Donald Trump has said that the former New York City mayor Rudy Giuliani, who was admitted to hospital on Sunday after being diagnosed with Covid-19, was “doing well” with the virus.
“Rudy’s doing well,” Trump said in response to a question from reporters at the White House. “He’s doing very well. No temperature and he actually called me earlier this morning. Was the first call I got.”
Neither the White House nor doctors for Giuliani released information about Giuliani’s condition, and the basics of Giuliani’s health status remained unknown. He was admitted to Georgetown University hospital on Sunday.
Giuliani, 76, who has kept up a schedule of constant public appearances in recent weeks as the spearhead of Trump’s campaign to spread conspiracy theories about the US election, announced his Covid diagnosis on Twitter on Sunday.
“I’m getting great care and feeling good,” Giuliani tweeted. “Recovering quickly and keeping up with everything.”
Giuliani has appeared frequently in public recently closely surrounded by people not wearing masks or observing the social distancing measures health officials recommend to prevent the spread of coronavirus.
The Giuliani appearances, which have included press conferences as well as video-streamed meetings with Republican legislators in Michigan and Pennsylvania, are part of an improvised traveling show that Trump has put together to challenge the election result.
Following one such appearance, at the offices of the Republican National Committee in November, multiple attendees announced Covid diagnoses, including Giuliani’s son, Andrew, who appears to have had a mild case.
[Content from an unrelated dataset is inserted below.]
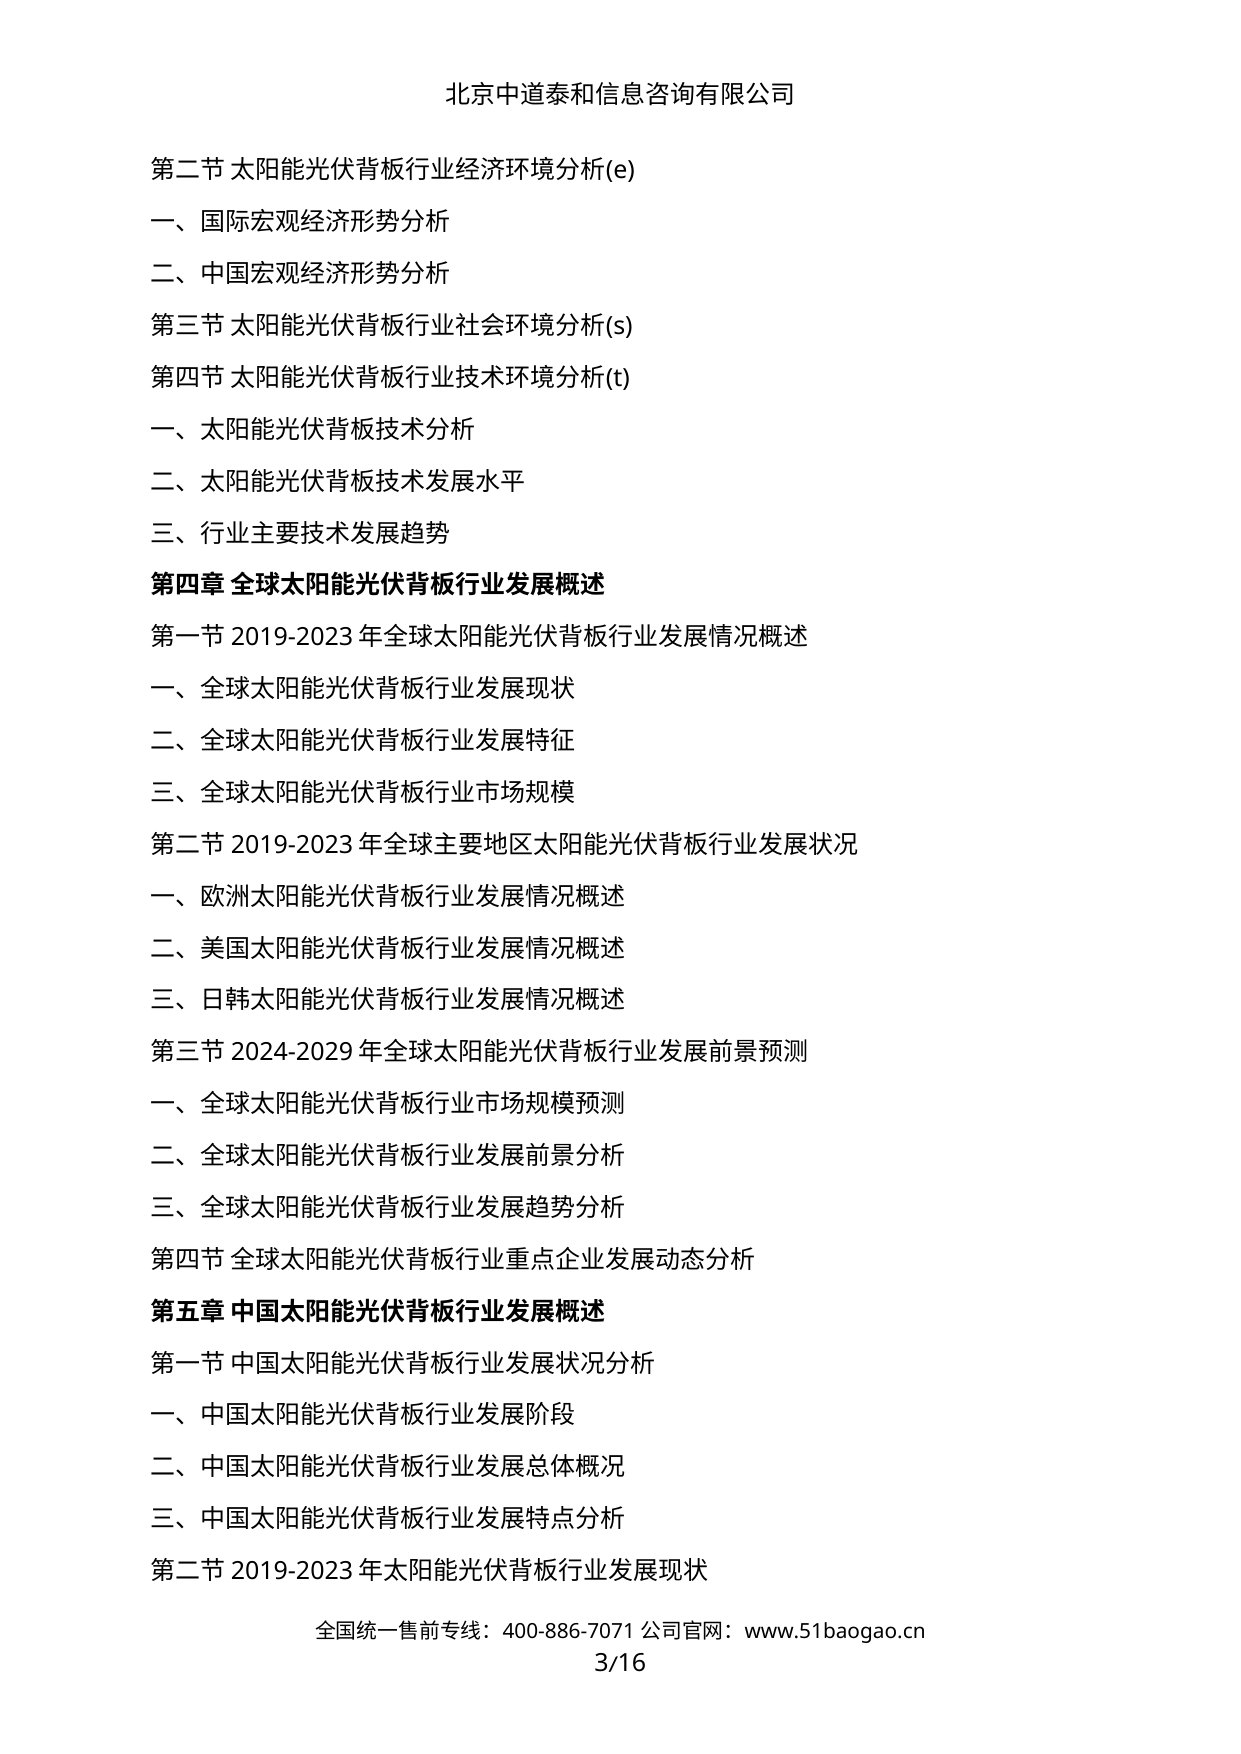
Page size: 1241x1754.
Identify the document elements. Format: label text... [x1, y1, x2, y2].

For years, Giuliani has worked to build and feed conspiracy theories designed to help Trump politically. Before the impeachment inquiry that concluded earlier this year, Giuliani tried to get Ukrainian officials to make public statements the Trump campaign hoped would be damaging to Joe Biden.
But Giuliani’s remit has changed since Trump lost the presidency, shifting from weaving complicated stories about a shady conspiracy in a former Soviet republic to weaving similar – entirely false – stories about a shady conspiracy among US elections officials.
While he has made a great show of his fraud allegations for the cameras, with likely corrosive effects on US democracy, Giuliani did not dare advance fraud allegations in a court appearance last month, where lying could come with a price in the form of disbarment or other sanction.
“It’s not fraud,” Giuliani told a district judge in Pennsylvania of the Trump campaign’s case. “This is not a fraud case.”
As one of the highest-profile members of Trump’s inner circle, Giuliani had previously served as a significant source of misinformation about coronavirus. In one Fox News appearance, he mocked contact tracing, asking why it was not used to fight obesity and heart disease.
Trump, 74, was hospitalized in early October at Walter Reed medical center in Maryland. He spent three days in the hospital.